Читаем Необычное литературоведение полностью

Газеты вели себя, как люди, они жаловались и негодовали, просили и требовали, влюблялись и проклинали — ни одна человеческая страсть их не миновала. Это было естественным, ибо газеты делались людьми, вкладывавшими в них разум и чувство, темперамент и характер. Но сами люди отличались друг от друга не только цветом волос и глаз, ростом и походкой, одни молились на короля, а другие требовали отсечь ему голову — различие, как видите, существенное. За людьми стояли партии, а за партиями классы — газетная полемика охватывала интересы уже не тысяч, а миллионов французов. Пламенный Марат издавал «Друг народа» — боевую газету революционного якобинства, яростно ополчившуюся на происки двора, требовавшую дальнейшего развертывания и углубления революции. Но были десятки газет, противостоявших ей, — роялистских и жирондистских. Исход борьбы решила воля французского народа, и в 1793 году якобинская диктатура выразила эту волю ликвидацией антиреволюционных газет.
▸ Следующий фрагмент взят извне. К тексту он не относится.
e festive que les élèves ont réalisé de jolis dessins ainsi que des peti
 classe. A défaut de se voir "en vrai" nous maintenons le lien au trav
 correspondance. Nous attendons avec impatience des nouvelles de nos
После термидора крупная буржуазия, пришедшая к власти, взяла продолжительный реванш — революционная печать с тех пор усиленно подавлялась, сперва с необходимым камуфляжем, а потом в открытую.

Мы видим, что газетная борьба точно соответствовала политической и классовой борьбе. И, как между людьми, дело оканчивалось жертвами. Последовательно шли на эшафот роялисты, жирондисты, якобинцы, и вместе с ними умирали их газеты. Умирали, правда, не навсегда, одни воскрешались в памяти потомков черной, а другие — благодарной памятью. «Друг народа» Марата, выпускавшийся им до последнего дня жизни, по сию пору остался замечательным образцом революционной публицистики, изучение которого необходимо для каждого прогрессивного журналиста.

В России книгопечатание вызвало к жизни периодику далеко не сразу. В прошлой главе вы, быть может, обратили внимание на разрыв, образовавшийся в печатном деле после бегства из Москвы Ивана Федорова и Петра Мстиславца. Новый печатный двор, поставленный после сожженного, снова погиб в 1571 году во время большого московского пожара, и печатание книг приостановилось в Москве почти на 20 лет. Царь, правда, завел в Александровской слободе небольшую типографию, куда вызвал Андроника Невежу, напечатавшего там «Псалтырь», но тем пока дело и кончилось.

В упоминавшейся в той же главе книге Олеария есть любопытное место: «Недалеко от Коломны нашли мы на дороге, идущей кустарником, огромный широкий камень, похожий на надгробный, который тиран Иван Васильевич приказал привезти из Ливонии в Москву; но когда возчики, везшие этот камень, узнали, что тиран умер, они бросили его и оставили на этом месте». Слово «тиран» к середине XVII века, когда Олеарий писал свою книгу, не успело еще приобрести революционно-негодующего оттенка, оно употреблялось в смысле «самовластца», как в свое время именовали себя, к примеру, Сфорца и Медичи. Никакой попытки узнать, что это за камень и на что он понадобился царю в Москве, Олеарий не сделал. Но в этом путевом наблюдении нас интересует другое: полная отторженность подданных от государевых начинаний. Вполне вероятно, что этот камень нужен был царю для какого-нибудь благого дела — ну хоть новую паперть соорудить перед Успенским собором. Но возчикам до этого государева дела никакого своего дела нет. И лишь прослышали, что помер «Бога в Троице славимый милостью великой государь, царь и великий князь Иван Васильевич всея Руси», как не дослушав возглашаемого с амвона титула «Владимирский, Московский, Новгородский, царь Казанский, царь Астраханский…», давай бог ноги.



Кажется, нечто подобное произошло с печатным делом, но еще до смерти Ивана Грозного. Вначале он проявил к нему недюжинный интерес, и по его указу оно началось в Москве. Книгопечатанию посчастливилось, что во главе его стали такие подвижники, как Иван Федоров и Петр Мстиславец. Результат известен. Появился шедевр печатного дела — «Апостол». Но затем по причинам, изложенным в прошлой главе, царь «попустил» ненавистникам типографии и, по сути, вынудил к бегству первопечатников. Восстановив сгоревший печатный двор, Иван Грозный после второго его пожара, видимо, совсем уже оравнодушел к печатному делу. Андроник Невежа по характеру, видимо, никак не мог равняться с первопечатниками, он был последователь, а не начинатель. А в народе просветительская идея еще не успела пустить цепкие корни. Книгопечатание было, видимо, воспринято как временная блажь царя и близкая к ереси выдумка кремлевского дьякона. И — на двадцать лет вперед — давай бог ноги.